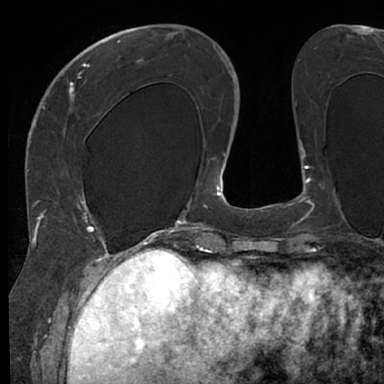
Breast MRI (dynamic contrast-enhanced), one axial slice; position 25 of 66 along the scan axis; cropped to one breast; dynamic contrast-enhanced series, time point 2 of 7 at this slice position (early post-contrast); 1.5 T; TE 3 ms, TR 6.2 ms; 384 × 384 image matrix, field of view 247 × 247 mm. Female patient.
Structures marked on this image (semi-automatic segmentation, software-assisted and operator-edited):
- enhancing-tissue mask used for the functional tumour volume (all voxels passing the contrast-enhancement thresholds inside the analysis volume; usually the tumour): box from (x=50, y=63) to (x=128, y=245) px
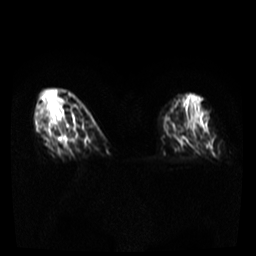
Breast MRI, one axial slice; position 13 of 36 along the scan axis; diffusion-weighted series; image 2 of 4 stored at this slice position (different b-values; order by instance number); 3 T; 5 mm slice thickness; 256 × 256 image matrix, field of view 300 × 300 mm. Female patient.
Structures marked on this image (manually delineated by an expert):
- tumour on diffusion-weighted imaging: box from (x=40, y=112) to (x=67, y=144) px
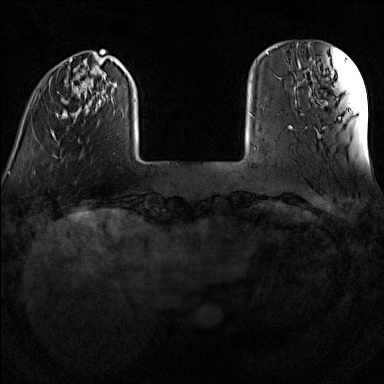
Breast MRI (dynamic contrast-enhanced), one axial slice. Position 22 of 160 along the scan axis. Dynamic contrast-enhanced series, time point 2 of 7 at this slice position (early post-contrast). 1.5 T. TE 1.8 ms, TR 5 ms. 1 mm slice thickness. 384 × 384 image matrix, field of view 300 × 300 mm. Female patient.
Annotated regions visible in this slice (semi-automatic segmentation, software-assisted and operator-edited):
- enhancing-tissue mask used for the functional tumour volume (all voxels passing the contrast-enhancement thresholds inside the analysis volume; usually the tumour): box from (x=51, y=58) to (x=126, y=137) px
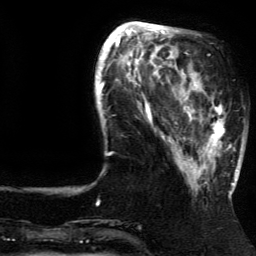
Breast MRI (dynamic contrast-enhanced), one axial slice. Slice 44 of 134 in the series (ordered by position). Cropped to one breast. Dynamic contrast-enhanced series, time point 2 of 5 at this slice position (early post-contrast). 3 T. TE 4.2 ms, TR 7.9 ms. 1.2 mm slice thickness. 256 × 256 image matrix, field of view 200 × 200 mm. Female patient.
Structures marked on this image (semi-automatic segmentation, software-assisted and operator-edited):
- enhancing-tissue mask used for the functional tumour volume (all voxels passing the contrast-enhancement thresholds inside the analysis volume; usually the tumour): box from (x=185, y=81) to (x=237, y=192) px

__Assigned task__
Which lines above run from the one containing "Breast MRI, one" down to the one containing "Structures marked on this image (manually"? Repeat exactly those, both ends included, and nothing else.

__Response to this task__
Breast MRI, one axial slice; position 13 of 36 along the scan axis; diffusion-weighted series; image 2 of 4 stored at this slice position (different b-values; order by instance number); 3 T; 5 mm slice thickness; 256 × 256 image matrix, field of view 300 × 300 mm. Female patient.
Structures marked on this image (manually delineated by an expert):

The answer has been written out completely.